*Records for this exercise*.
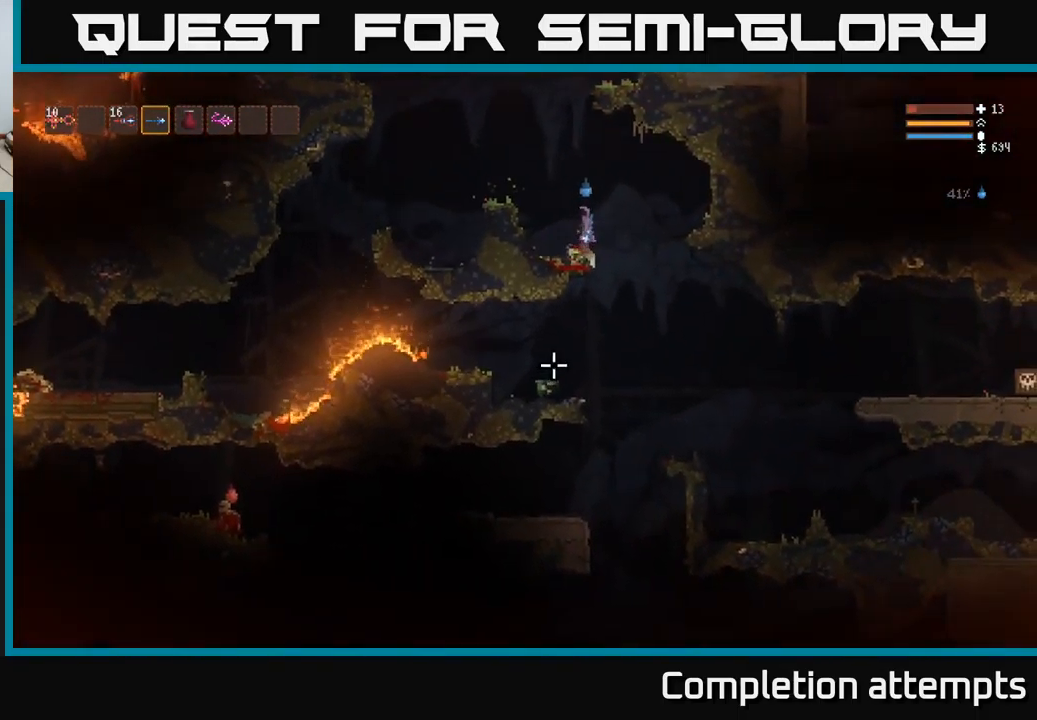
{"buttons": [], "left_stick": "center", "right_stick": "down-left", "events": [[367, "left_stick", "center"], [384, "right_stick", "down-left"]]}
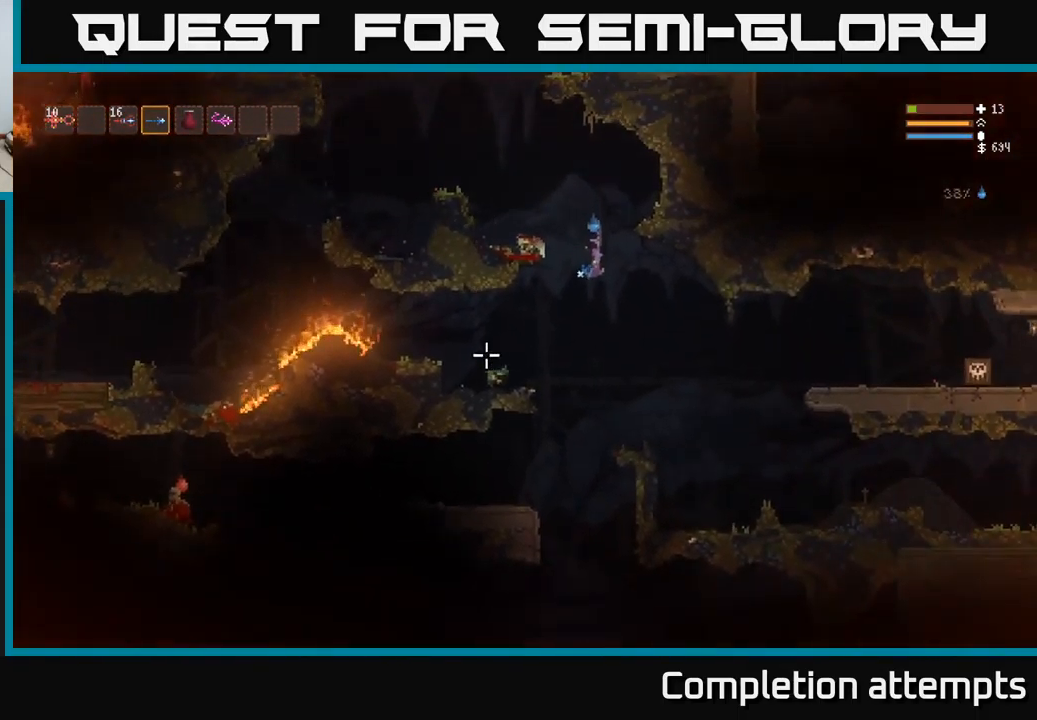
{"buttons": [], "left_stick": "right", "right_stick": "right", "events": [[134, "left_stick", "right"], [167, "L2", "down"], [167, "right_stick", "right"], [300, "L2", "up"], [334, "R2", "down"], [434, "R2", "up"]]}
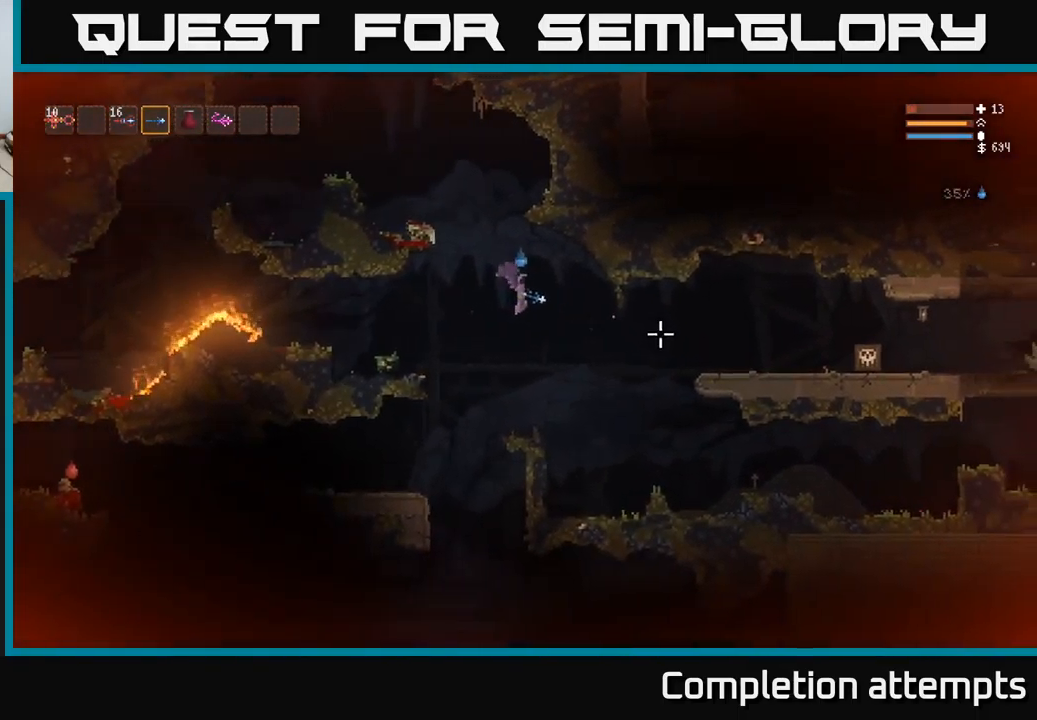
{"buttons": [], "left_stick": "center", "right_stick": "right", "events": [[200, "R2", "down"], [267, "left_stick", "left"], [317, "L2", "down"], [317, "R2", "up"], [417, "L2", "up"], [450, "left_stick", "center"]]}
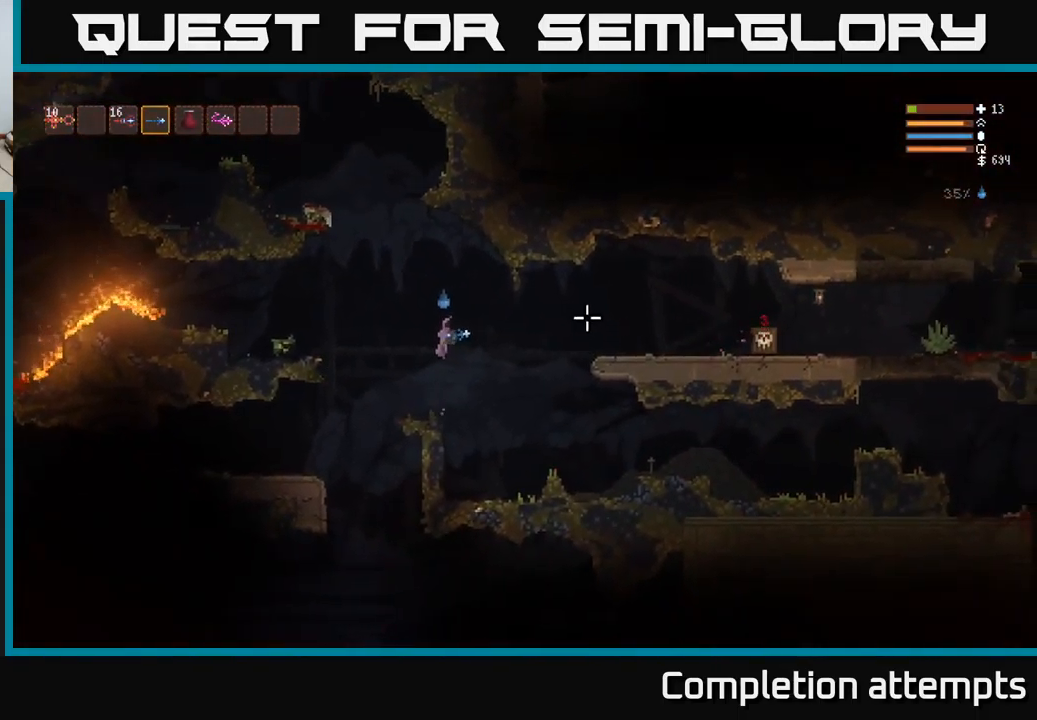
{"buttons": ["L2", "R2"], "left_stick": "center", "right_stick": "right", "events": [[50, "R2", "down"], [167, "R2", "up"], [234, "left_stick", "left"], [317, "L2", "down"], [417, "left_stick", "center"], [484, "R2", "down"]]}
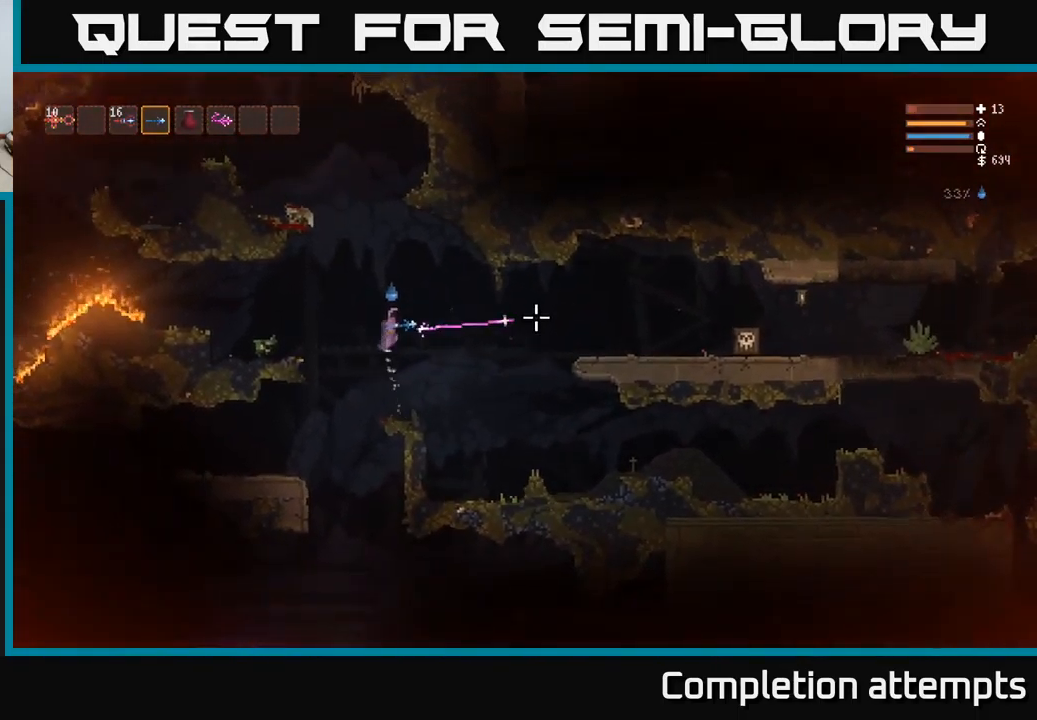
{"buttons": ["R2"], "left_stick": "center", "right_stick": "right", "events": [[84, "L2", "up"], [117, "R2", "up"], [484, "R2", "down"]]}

*Required action*. No picture belongs in the answer; the rest of the records must be repeated exactly.

*Result below*.
{"buttons": [], "left_stick": "center", "right_stick": "down-left", "events": [[367, "left_stick", "center"], [384, "right_stick", "down-left"]]}
{"buttons": [], "left_stick": "right", "right_stick": "right", "events": [[134, "left_stick", "right"], [167, "L2", "down"], [167, "right_stick", "right"], [300, "L2", "up"], [334, "R2", "down"], [434, "R2", "up"]]}
{"buttons": [], "left_stick": "center", "right_stick": "right", "events": [[200, "R2", "down"], [267, "left_stick", "left"], [317, "L2", "down"], [317, "R2", "up"], [417, "L2", "up"], [450, "left_stick", "center"]]}
{"buttons": ["L2", "R2"], "left_stick": "center", "right_stick": "right", "events": [[50, "R2", "down"], [167, "R2", "up"], [234, "left_stick", "left"], [317, "L2", "down"], [417, "left_stick", "center"], [484, "R2", "down"]]}
{"buttons": ["R2"], "left_stick": "center", "right_stick": "right", "events": [[84, "L2", "up"], [117, "R2", "up"], [484, "R2", "down"]]}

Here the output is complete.